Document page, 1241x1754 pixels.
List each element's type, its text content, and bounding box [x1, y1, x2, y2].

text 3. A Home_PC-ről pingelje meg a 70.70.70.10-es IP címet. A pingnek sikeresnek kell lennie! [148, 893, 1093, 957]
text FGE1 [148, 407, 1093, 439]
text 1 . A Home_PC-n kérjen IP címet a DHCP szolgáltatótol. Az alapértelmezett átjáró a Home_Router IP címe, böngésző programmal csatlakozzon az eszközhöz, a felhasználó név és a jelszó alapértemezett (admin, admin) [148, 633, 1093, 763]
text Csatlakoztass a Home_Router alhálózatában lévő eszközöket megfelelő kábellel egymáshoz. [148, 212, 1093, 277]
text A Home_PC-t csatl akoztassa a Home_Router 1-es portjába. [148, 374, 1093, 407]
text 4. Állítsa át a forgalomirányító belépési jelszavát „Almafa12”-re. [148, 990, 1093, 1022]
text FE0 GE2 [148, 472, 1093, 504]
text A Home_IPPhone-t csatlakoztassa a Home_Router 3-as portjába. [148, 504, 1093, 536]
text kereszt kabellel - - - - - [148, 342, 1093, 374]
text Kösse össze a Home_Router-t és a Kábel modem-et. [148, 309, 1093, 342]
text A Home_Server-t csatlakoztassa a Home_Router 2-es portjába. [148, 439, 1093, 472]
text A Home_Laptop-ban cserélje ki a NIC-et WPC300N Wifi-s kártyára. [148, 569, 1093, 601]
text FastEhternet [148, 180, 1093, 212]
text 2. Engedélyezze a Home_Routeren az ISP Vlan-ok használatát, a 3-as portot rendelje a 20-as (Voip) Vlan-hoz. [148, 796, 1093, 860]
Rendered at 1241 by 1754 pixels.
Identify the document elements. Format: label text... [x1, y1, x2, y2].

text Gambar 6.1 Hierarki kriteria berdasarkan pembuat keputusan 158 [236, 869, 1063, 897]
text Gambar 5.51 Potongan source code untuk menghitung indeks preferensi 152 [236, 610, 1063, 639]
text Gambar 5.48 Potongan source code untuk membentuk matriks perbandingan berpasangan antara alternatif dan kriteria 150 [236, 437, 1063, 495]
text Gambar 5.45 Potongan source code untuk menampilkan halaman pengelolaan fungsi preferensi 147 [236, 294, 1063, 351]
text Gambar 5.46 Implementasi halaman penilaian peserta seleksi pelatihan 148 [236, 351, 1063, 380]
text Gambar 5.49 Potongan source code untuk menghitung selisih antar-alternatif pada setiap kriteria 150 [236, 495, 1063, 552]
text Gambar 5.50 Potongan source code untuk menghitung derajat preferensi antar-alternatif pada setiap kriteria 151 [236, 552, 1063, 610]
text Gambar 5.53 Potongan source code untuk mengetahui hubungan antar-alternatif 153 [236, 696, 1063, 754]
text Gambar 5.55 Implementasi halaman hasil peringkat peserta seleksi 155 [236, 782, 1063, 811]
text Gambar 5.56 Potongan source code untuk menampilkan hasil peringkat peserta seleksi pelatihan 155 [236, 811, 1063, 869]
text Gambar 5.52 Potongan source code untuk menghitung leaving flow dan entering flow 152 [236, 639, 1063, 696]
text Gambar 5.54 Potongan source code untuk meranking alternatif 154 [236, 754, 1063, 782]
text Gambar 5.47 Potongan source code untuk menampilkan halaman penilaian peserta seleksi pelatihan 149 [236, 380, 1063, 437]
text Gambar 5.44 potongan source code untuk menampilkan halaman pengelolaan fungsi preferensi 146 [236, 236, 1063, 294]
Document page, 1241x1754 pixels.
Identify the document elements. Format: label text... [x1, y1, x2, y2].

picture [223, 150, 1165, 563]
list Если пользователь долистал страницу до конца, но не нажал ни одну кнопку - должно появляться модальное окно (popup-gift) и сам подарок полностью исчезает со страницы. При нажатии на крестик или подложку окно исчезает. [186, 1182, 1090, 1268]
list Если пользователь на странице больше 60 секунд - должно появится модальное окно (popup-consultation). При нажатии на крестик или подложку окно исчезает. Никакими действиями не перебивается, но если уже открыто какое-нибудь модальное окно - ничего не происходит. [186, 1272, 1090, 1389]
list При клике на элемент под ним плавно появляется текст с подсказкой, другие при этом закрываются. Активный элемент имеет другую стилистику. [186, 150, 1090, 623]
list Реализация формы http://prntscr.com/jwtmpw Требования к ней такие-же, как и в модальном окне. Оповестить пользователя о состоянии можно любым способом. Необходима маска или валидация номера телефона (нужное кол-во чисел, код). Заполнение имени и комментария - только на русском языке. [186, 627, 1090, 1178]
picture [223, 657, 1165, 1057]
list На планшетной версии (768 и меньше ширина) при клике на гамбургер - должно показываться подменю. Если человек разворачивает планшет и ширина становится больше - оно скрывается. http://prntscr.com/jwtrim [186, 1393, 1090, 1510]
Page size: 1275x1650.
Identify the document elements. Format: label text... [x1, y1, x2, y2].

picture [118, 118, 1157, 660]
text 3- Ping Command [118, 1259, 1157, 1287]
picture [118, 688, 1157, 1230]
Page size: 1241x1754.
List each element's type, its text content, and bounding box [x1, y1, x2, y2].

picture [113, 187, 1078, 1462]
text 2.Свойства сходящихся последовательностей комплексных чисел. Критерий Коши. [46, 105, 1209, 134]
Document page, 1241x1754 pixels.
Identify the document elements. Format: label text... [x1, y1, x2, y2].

################

_Requirement_
Reproduce all the records above, replacing every occurrence of "bounding box" with "enclosing box" and leaving everything else unchanged.

_Response to the task_
Document page, 1241x1754 pixels.
List each element's type, its text content, and enclosing box [x1, y1, x2, y2].

text 3. A Home_PC-ről pingelje meg a 70.70.70.10-es IP címet. A pingnek sikeresnek kell lennie! [148, 893, 1093, 957]
text FGE1 [148, 407, 1093, 439]
text 1 . A Home_PC-n kérjen IP címet a DHCP szolgáltatótol. Az alapértelmezett átjáró a Home_Router IP címe, böngésző programmal csatlakozzon az eszközhöz, a felhasználó név és a jelszó alapértemezett (admin, admin) [148, 633, 1093, 763]
text Csatlakoztass a Home_Router alhálózatában lévő eszközöket megfelelő kábellel egymáshoz. [148, 212, 1093, 277]
text A Home_PC-t csatl akoztassa a Home_Router 1-es portjába. [148, 374, 1093, 407]
text 4. Állítsa át a forgalomirányító belépési jelszavát „Almafa12”-re. [148, 990, 1093, 1022]
text FE0 GE2 [148, 472, 1093, 504]
text A Home_IPPhone-t csatlakoztassa a Home_Router 3-as portjába. [148, 504, 1093, 536]
text kereszt kabellel - - - - - [148, 342, 1093, 374]
text Kösse össze a Home_Router-t és a Kábel modem-et. [148, 309, 1093, 342]
text A Home_Server-t csatlakoztassa a Home_Router 2-es portjába. [148, 439, 1093, 472]
text A Home_Laptop-ban cserélje ki a NIC-et WPC300N Wifi-s kártyára. [148, 569, 1093, 601]
text FastEhternet [148, 180, 1093, 212]
text 2. Engedélyezze a Home_Routeren az ISP Vlan-ok használatát, a 3-as portot rendelje a 20-as (Voip) Vlan-hoz. [148, 796, 1093, 860]
Rendered at 1241 by 1754 pixels.
Identify the document elements. Format: label text... [x1, y1, x2, y2].

text Gambar 6.1 Hierarki kriteria berdasarkan pembuat keputusan 158 [236, 869, 1063, 897]
text Gambar 5.51 Potongan source code untuk menghitung indeks preferensi 152 [236, 610, 1063, 639]
text Gambar 5.48 Potongan source code untuk membentuk matriks perbandingan berpasangan antara alternatif dan kriteria 150 [236, 437, 1063, 495]
text Gambar 5.45 Potongan source code untuk menampilkan halaman pengelolaan fungsi preferensi 147 [236, 294, 1063, 351]
text Gambar 5.46 Implementasi halaman penilaian peserta seleksi pelatihan 148 [236, 351, 1063, 380]
text Gambar 5.49 Potongan source code untuk menghitung selisih antar-alternatif pada setiap kriteria 150 [236, 495, 1063, 552]
text Gambar 5.50 Potongan source code untuk menghitung derajat preferensi antar-alternatif pada setiap kriteria 151 [236, 552, 1063, 610]
text Gambar 5.53 Potongan source code untuk mengetahui hubungan antar-alternatif 153 [236, 696, 1063, 754]
text Gambar 5.55 Implementasi halaman hasil peringkat peserta seleksi 155 [236, 782, 1063, 811]
text Gambar 5.56 Potongan source code untuk menampilkan hasil peringkat peserta seleksi pelatihan 155 [236, 811, 1063, 869]
text Gambar 5.52 Potongan source code untuk menghitung leaving flow dan entering flow 152 [236, 639, 1063, 696]
text Gambar 5.54 Potongan source code untuk meranking alternatif 154 [236, 754, 1063, 782]
text Gambar 5.47 Potongan source code untuk menampilkan halaman penilaian peserta seleksi pelatihan 149 [236, 380, 1063, 437]
text Gambar 5.44 potongan source code untuk menampilkan halaman pengelolaan fungsi preferensi 146 [236, 236, 1063, 294]
Document page, 1241x1754 pixels.
Identify the document elements. Format: label text... [x1, y1, x2, y2].

picture [223, 150, 1165, 563]
list Если пользователь долистал страницу до конца, но не нажал ни одну кнопку - должно появляться модальное окно (popup-gift) и сам подарок полностью исчезает со страницы. При нажатии на крестик или подложку окно исчезает. [186, 1182, 1090, 1268]
list Если пользователь на странице больше 60 секунд - должно появится модальное окно (popup-consultation). При нажатии на крестик или подложку окно исчезает. Никакими действиями не перебивается, но если уже открыто какое-нибудь модальное окно - ничего не происходит. [186, 1272, 1090, 1389]
list При клике на элемент под ним плавно появляется текст с подсказкой, другие при этом закрываются. Активный элемент имеет другую стилистику. [186, 150, 1090, 623]
list Реализация формы http://prntscr.com/jwtmpw Требования к ней такие-же, как и в модальном окне. Оповестить пользователя о состоянии можно любым способом. Необходима маска или валидация номера телефона (нужное кол-во чисел, код). Заполнение имени и комментария - только на русском языке. [186, 627, 1090, 1178]
picture [223, 657, 1165, 1057]
list На планшетной версии (768 и меньше ширина) при клике на гамбургер - должно показываться подменю. Если человек разворачивает планшет и ширина становится больше - оно скрывается. http://prntscr.com/jwtrim [186, 1393, 1090, 1510]
Page size: 1275x1650.
Identify the document elements. Format: label text... [x1, y1, x2, y2].

picture [118, 118, 1157, 660]
text 3- Ping Command [118, 1259, 1157, 1287]
picture [118, 688, 1157, 1230]
Page size: 1241x1754.
List each element's type, its text content, and enclosing box [x1, y1, x2, y2].

picture [113, 187, 1078, 1462]
text 2.Свойства сходящихся последовательностей комплексных чисел. Критерий Коши. [46, 105, 1209, 134]
Document page, 1241x1754 pixels.
Identify the document elements. Format: label text... [x1, y1, x2, y2].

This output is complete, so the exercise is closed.